* **Problem to solve**:
Taking the data below, please print only the lines from the line holding "whereas she was" to the line holding "The alternative of getting in the re", inclusive, with pictures omitted.

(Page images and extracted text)
----------------

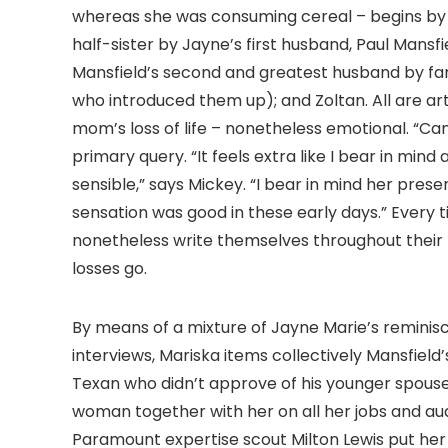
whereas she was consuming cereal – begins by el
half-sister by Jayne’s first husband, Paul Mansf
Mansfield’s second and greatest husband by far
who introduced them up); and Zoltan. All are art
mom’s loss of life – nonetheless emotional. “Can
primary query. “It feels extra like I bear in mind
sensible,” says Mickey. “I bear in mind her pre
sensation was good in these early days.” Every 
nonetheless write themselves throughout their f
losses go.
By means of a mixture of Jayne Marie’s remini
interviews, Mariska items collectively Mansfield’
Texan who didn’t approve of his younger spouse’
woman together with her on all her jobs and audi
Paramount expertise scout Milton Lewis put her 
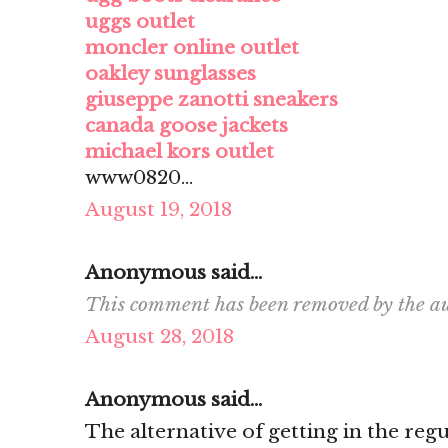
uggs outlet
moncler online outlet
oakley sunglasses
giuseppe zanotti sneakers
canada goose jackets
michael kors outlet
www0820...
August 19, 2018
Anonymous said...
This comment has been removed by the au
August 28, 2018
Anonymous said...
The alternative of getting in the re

----------------

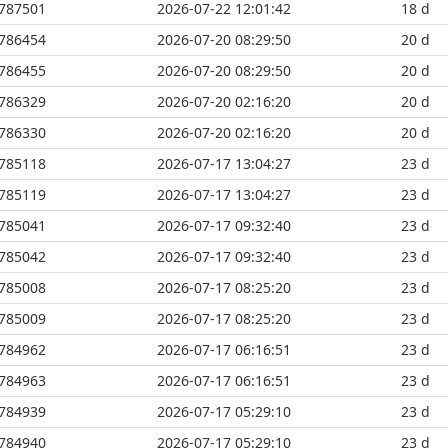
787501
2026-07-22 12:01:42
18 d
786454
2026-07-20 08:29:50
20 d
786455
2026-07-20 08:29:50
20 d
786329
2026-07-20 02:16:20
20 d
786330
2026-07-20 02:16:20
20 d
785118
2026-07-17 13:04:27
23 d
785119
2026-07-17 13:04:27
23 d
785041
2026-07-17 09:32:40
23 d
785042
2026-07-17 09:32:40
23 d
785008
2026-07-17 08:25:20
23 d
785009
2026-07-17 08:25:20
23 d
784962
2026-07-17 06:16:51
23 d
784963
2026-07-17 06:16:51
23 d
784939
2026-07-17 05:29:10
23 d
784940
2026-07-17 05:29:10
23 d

----------------

* **Output of the exercise**:
whereas she was consuming cereal – begins by el
half-sister by Jayne’s first husband, Paul Mansf
Mansfield’s second and greatest husband by far
who introduced them up); and Zoltan. All are art
mom’s loss of life – nonetheless emotional. “Can
primary query. “It feels extra like I bear in mind
sensible,” says Mickey. “I bear in mind her pre
sensation was good in these early days.” Every 
nonetheless write themselves throughout their f
losses go.
By means of a mixture of Jayne Marie’s remini
interviews, Mariska items collectively Mansfield’
Texan who didn’t approve of his younger spouse’
woman together with her on all her jobs and audi
Paramount expertise scout Milton Lewis put her 
uggs outlet
moncler online outlet
oakley sunglasses
giuseppe zanotti sneakers
canada goose jackets
michael kors outlet
www0820...
August 19, 2018
Anonymous said...
This comment has been removed by the au
August 28, 2018
Anonymous said...
The alternative of getting in the re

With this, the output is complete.